現代社会において「孤独」や「孤立」という言葉は、単なる感情ではなく、健康に大きな影響を与える要因として注目されています。東京都健康長寿医療センター研究所の村山洋史先生の研究によると、社会的なつながりが健康に及ぼす影響は、喫煙や肥満と同程度かそれ以上であることが明らかになっています。つながりを持つことが、心身の健康を守る鍵となるのです。

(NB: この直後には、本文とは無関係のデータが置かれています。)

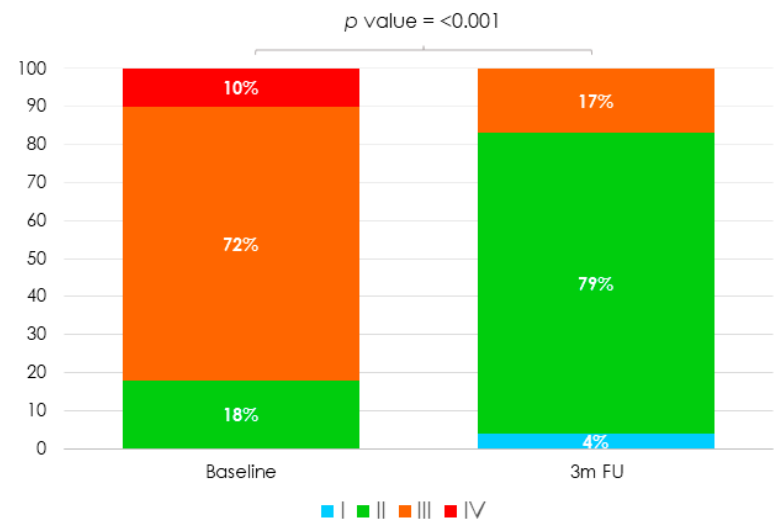
Figure 2. NYHA Functional Class at baseline and three-month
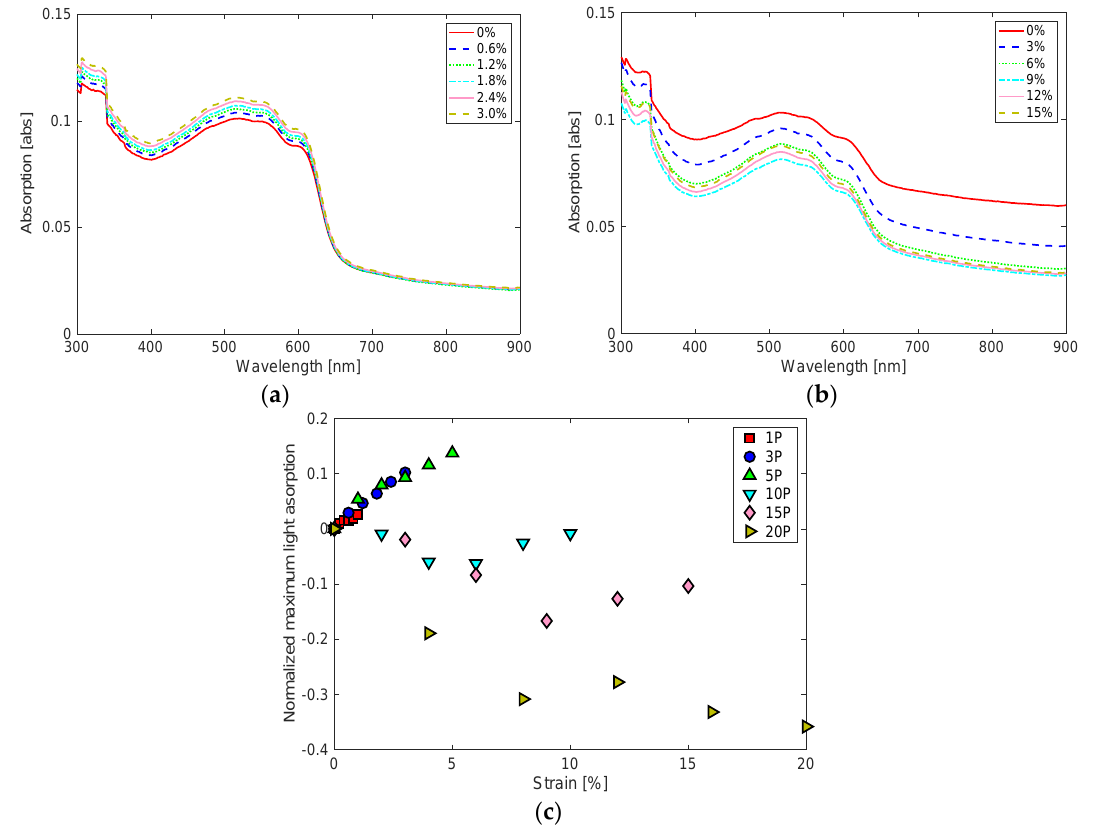
Figure 11. Light absorption spectrums of ( a ) 3P and ( b ) 15P P3HT:PCBM thin film specimens are shown at various strains from 0% to pre-strain levels, which are 3% and 15%, respectively. ( c ) Corrugated P3HT:PCBM thin film specimens that are fabricated at low pre-strain show increasing trend, while other specimens fabricated at higher pre-strain (i.e., above 10%) show decreasing trend, as the applied strain increases.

しかし、つながりを築くことが難しい現代において、どのように良好な関係を維持し、健康を守るべきか悩む人も多いのではないでしょうか。本記事では、孤独や孤立が与える健康リスクを詳しく解説し、つながりの「量」と「質」をバランスよく保つための方法を紹介します。


第1章:孤独・孤立が健康に与える影響とは?

孤独の持つリスク

近年、孤独が心身に与えるリスクは、医学的にも大きな関心を集めています。研究では、社会的なつながりが少ないことが、脳卒中や心疾患、さらには認知症のリスクを高めるとされています【※1】。孤独は人間が感じる基本的な感情の一つですが、その状態が長期にわたると、免疫機能が低下し、ストレスホルモンの分泌が増加することで、心身の健康に悪影響を与えるのです。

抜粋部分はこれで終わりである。